Before and after images:

####

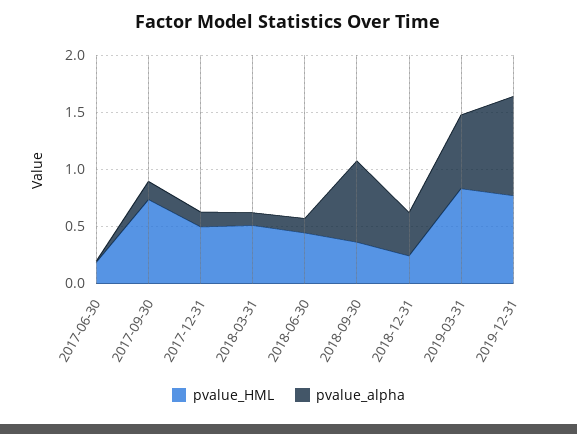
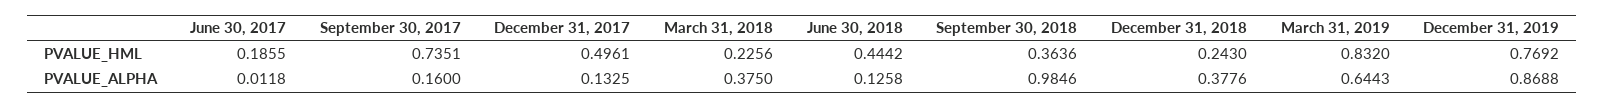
  {
    "pvalue_HML": {
      "2017-06-30": 0.1855,
      "2017-09-30": 0.7351,
      "2017-12-31": 0.4961,
-     "2018-03-31": 0.5,
+     "2018-03-31": 0.2256,
      "2018-06-30": 0.4442,
      "2018-09-30": 0.3636,
      "2018-12-31": 0.243,
      "2019-03-31": 0.832,
      "2019-12-31": 0.7692
    },
    "pvalue_alpha": {
      "2017-06-30": 0.0118,
      "2017-09-30": 0.16,
      "2017-12-31": 0.1325,
-     "2018-03-31": 0.1,
+     "2018-03-31": 0.375,
      "2018-06-30": 0.1258,
-     "2018-09-30": 0.7,
+     "2018-09-30": 0.9846,
      "2018-12-31": 0.3776,
      "2019-03-31": 0.6443,
      "2019-12-31": 0.8688
    }
  }

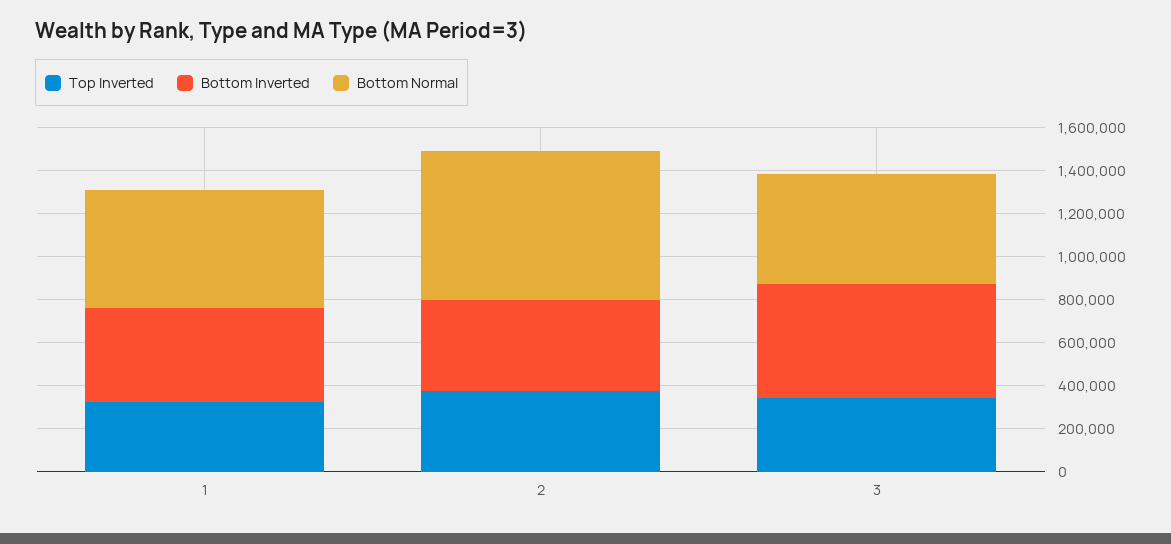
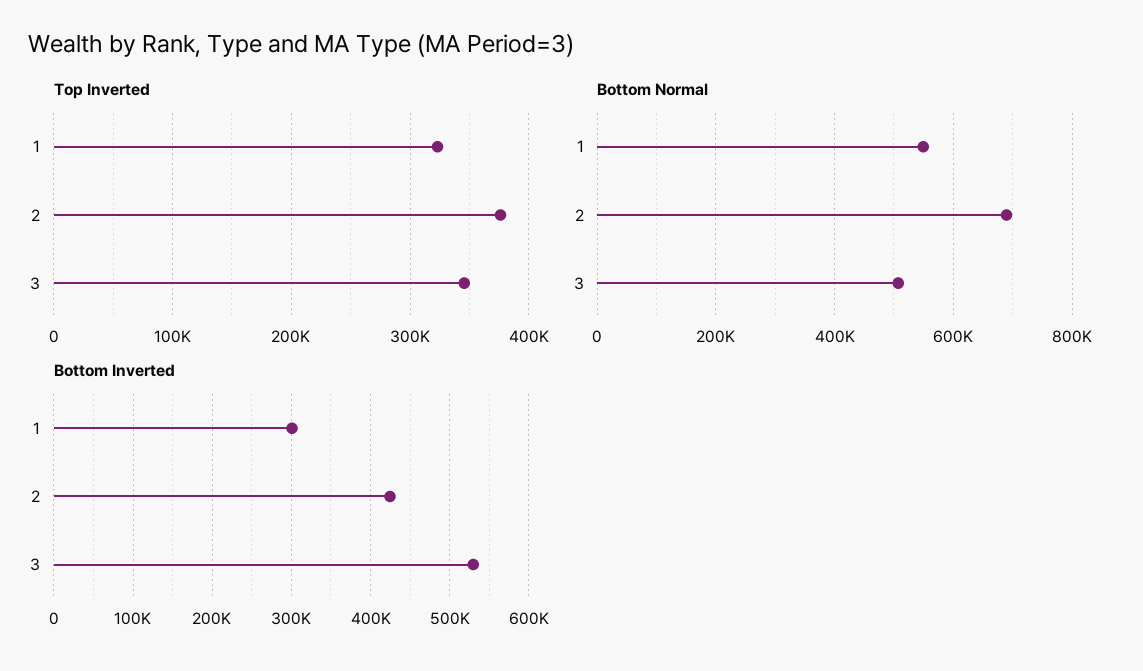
  {
    "Top Inverted": {
      "1": 320000,
      "2": 380000,
      "3": 350000
    },
    "Bottom Inverted": {
-     "1": 450000,
+     "1": 300000,
      "2": 420000,
      "3": 530000
    },
    "Bottom Normal": {
      "1": 540000,
      "2": 680000,
      "3": 500000
    }
  }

####

TASK TO CARRY OUT:
All entries are to be retyped exactly. Omit any embedded images.

EXERCISE OUTPUT:
  {
    "pvalue_HML": {
      "2017-06-30": 0.1855,
      "2017-09-30": 0.7351,
      "2017-12-31": 0.4961,
-     "2018-03-31": 0.5,
+     "2018-03-31": 0.2256,
      "2018-06-30": 0.4442,
      "2018-09-30": 0.3636,
      "2018-12-31": 0.243,
      "2019-03-31": 0.832,
      "2019-12-31": 0.7692
    },
    "pvalue_alpha": {
      "2017-06-30": 0.0118,
      "2017-09-30": 0.16,
      "2017-12-31": 0.1325,
-     "2018-03-31": 0.1,
+     "2018-03-31": 0.375,
      "2018-06-30": 0.1258,
-     "2018-09-30": 0.7,
+     "2018-09-30": 0.9846,
      "2018-12-31": 0.3776,
      "2019-03-31": 0.6443,
      "2019-12-31": 0.8688
    }
  }

  {
    "Top Inverted": {
      "1": 320000,
      "2": 380000,
      "3": 350000
    },
    "Bottom Inverted": {
-     "1": 450000,
+     "1": 300000,
      "2": 420000,
      "3": 530000
    },
    "Bottom Normal": {
      "1": 540000,
      "2": 680000,
      "3": 500000
    }
  }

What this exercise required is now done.